Evolution in the scope, aims and topics and text features of COVID-19 research over time suggest that ML classifiers which, like this one, that have been prospectively developed, are likely to need to be periodically retrained, recalibrated and re-evaluated, in order to minimise the risk of ‘losing’ (or ‘missing’) new bodies (or ‘strands’) of relevant research, with new ‘previously unseen’ text features, that are likely to emerge as the pandemic continues to unfold. Periodically updated training, calibration and evaluation data sets should be prospectively assembled to comprise records from three consecutive time periods, as we have done in the current study. This approach is robust in terms of its external validity, as it is consistent with the real-world use scenario in which such classifiers are deployed, where we do not know in advance how the research literature will evolve following their (re-) deployment. (Re-)calibrating and (re-)evaluating the classifier using records from consecutive time periods immediately succeeding the one covered by records in the
(re-)training dataset therefore confers further confidence (alongside the size and breadth of our study datasets) that any subtle evolution or ‘shifts’ in the scope and text features of bibliographic records of published COVID-19 research over time are unlikely to adversely impact on the performance of the deployed classifier in the short-term.
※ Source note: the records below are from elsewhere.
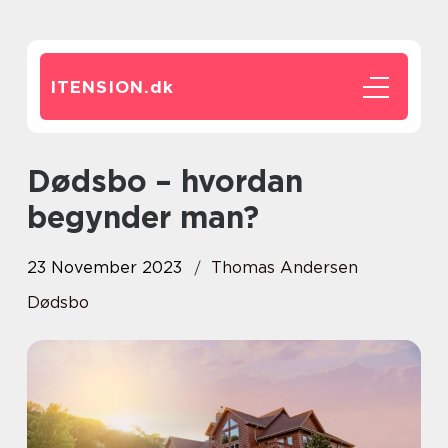
ITENSION.
dk
Dødsbo – hvordan
begynder man?
23 November 2023
Thomas Andersen
Dødsbo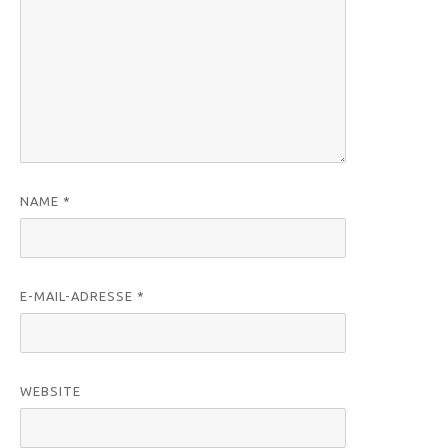
NAME
*
E-MAIL-ADRESSE
*
WEBSITE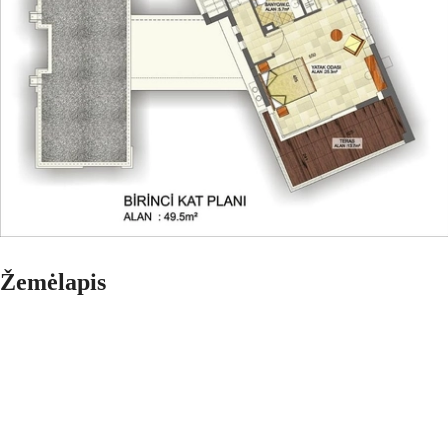
Žemėlapis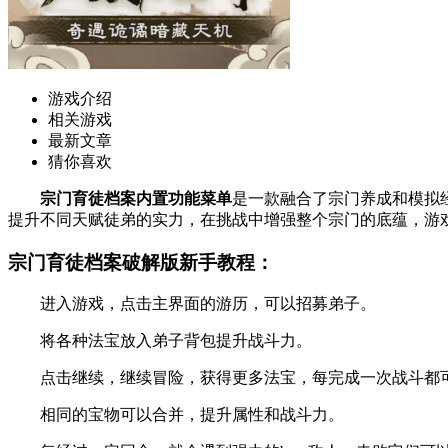
游戏介绍
相关游戏
最新文章
猜你喜欢
宗门育徒档案内置功能菜单
是一款融合了宗门养成和模拟
提升不同天赋徒弟的实力，在挑战中增强整个宗门的底蕴，游
宗门育徒档案破解版新手教程：
进入游戏，点击主界面的游历，可以招募弟子。
将各种法宝放入弟子背包提升战斗力。
点击继续，继续冒险，获得更多法宝，每完成一次战斗都
相同的宝物可以合并，提升属性和战斗力。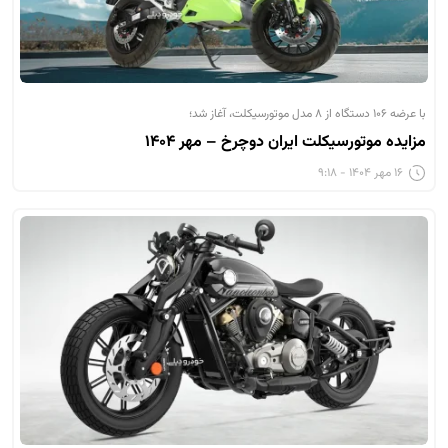
با عرضه ۱۰۶ دستگاه از ۸ مدل موتورسیکلت، آغاز شد؛
مزایده موتورسیکلت ایران دوچرخ – مهر ۱۴۰۴
۱۶ مهر ۱۴۰۴ - ۹:۱۸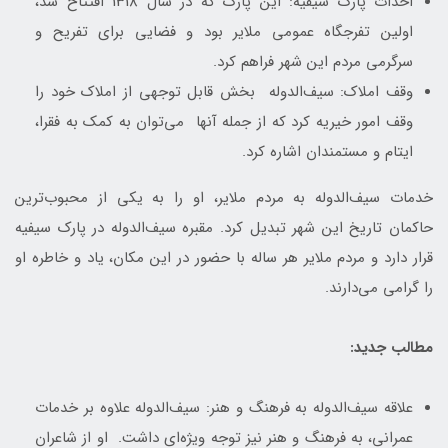
احداث پارک سیفیه: این پارک که در سال 1318 افتتاح شد،
اولین تفرجگاه عمومی ملایر بود و فضایی برای تفریح و
سرگرمی مردم این شهر فراهم کرد.
وقف املاک: سیف‌الدوله بخش قابل توجهی از املاک خود را
وقف امور خیریه کرد که از جمله آنها می‌توان به کمک به فقرا،
ایتام و مستمندان اشاره کرد.
خدمات سیف‌الدوله به مردم ملایر، او را به یکی از محبوب‌ترین
حاکمان تاریخ این شهر تبدیل کرد. مقبره سیف‌الدوله در پارک سیفیه
قرار دارد و مردم ملایر هر ساله با حضور در این مکان، یاد و خاطره او
را گرامی می‌دارند.
مطالب جدید:
علاقه سیف‌الدوله به فرهنگ و هنر: سیف‌الدوله علاوه بر خدمات
عمرانی، به فرهنگ و هنر نیز توجه ویژه‌ای داشت. او از شاعران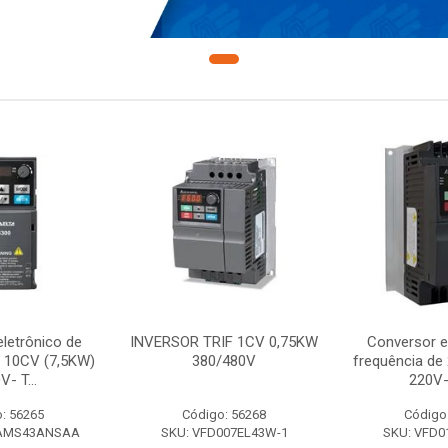
letrônico de
INVERSOR TRIF 1CV 0,75KW
Conversor e
e 10CV (7,5KW)
380/480V
frequência de
V- T...
220V-
: 56265
Código: 56268
Código
7AMS43ANSAA
SKU: VFD007EL43W-1
SKU: VFD0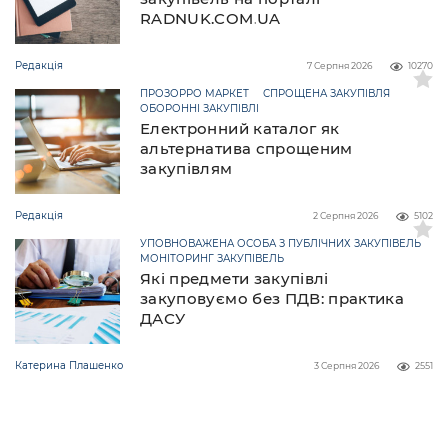
RADNUK.COM.UA
Редакція
7 Серпня 2026
10270
ПРОЗОРРО МАРКЕТ
СПРОЩЕНА ЗАКУПІВЛЯ
ОБОРОННІ ЗАКУПІВЛІ
Електронний каталог як
альтернатива спрощеним
закупівлям
Редакція
2 Серпня 2026
5102
УПОВНОВАЖЕНА ОСОБА З ПУБЛІЧНИХ ЗАКУПІВЕЛЬ
МОНІТОРИНГ ЗАКУПІВЕЛЬ
Які предмети закупівлі
закуповуємо без ПДВ: практика
ДАСУ
Катерина Плашенко
3 Серпня 2026
2551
In late January 2021, the classifier developed in this study was deployed in the Cochrane COVID-19 register workflow, with records retrieved from PubMed and Embase.com being run through it. Workload reduction in terms of screening effort has been reduced in practice by approximately 20–25%, which is in line with the expected reduction based on this study. The classifier is also being used to help prioritise screening by ordering the records that score above the cut-point from highest to lowest score. Feedback from the screening team has indicated that records that receives high scores are almost always eligible studies, but they are often not the higher priority interventional studies. This is very likely due to the high prevalence of observational studies in the data sets used.
The Cochrane COVID-19 Study Classifier reduces screening burden by cutting the number of excludes to assess by approximately half. This is a helpful start but with the proportion of records eligible being around 50% (as it has been for the last 6 months for the CCSR), an ‘exclusion’ classifier can only do so much. In addition, the rate of publication on COVID-19 shows no sign of slowing with the number of new studies identified for the CCSR averaging 4600 per month over the last 6 months. Therefore, we are now developing additional automated approaches to maintain the CCSR. With over 60,000 COVID-19-related studies identified and tagged in the register, we are developing additional ML classifiers that will assign or suggest both study design characteristics and study aims to potentially eligible studies. We are also developing automated approaches to assigning PICO characteristics to interventional studies. Here, we will use crowd and ML capabilities in a hybrid approach to keeping up with the deluge of publications on COVID-19.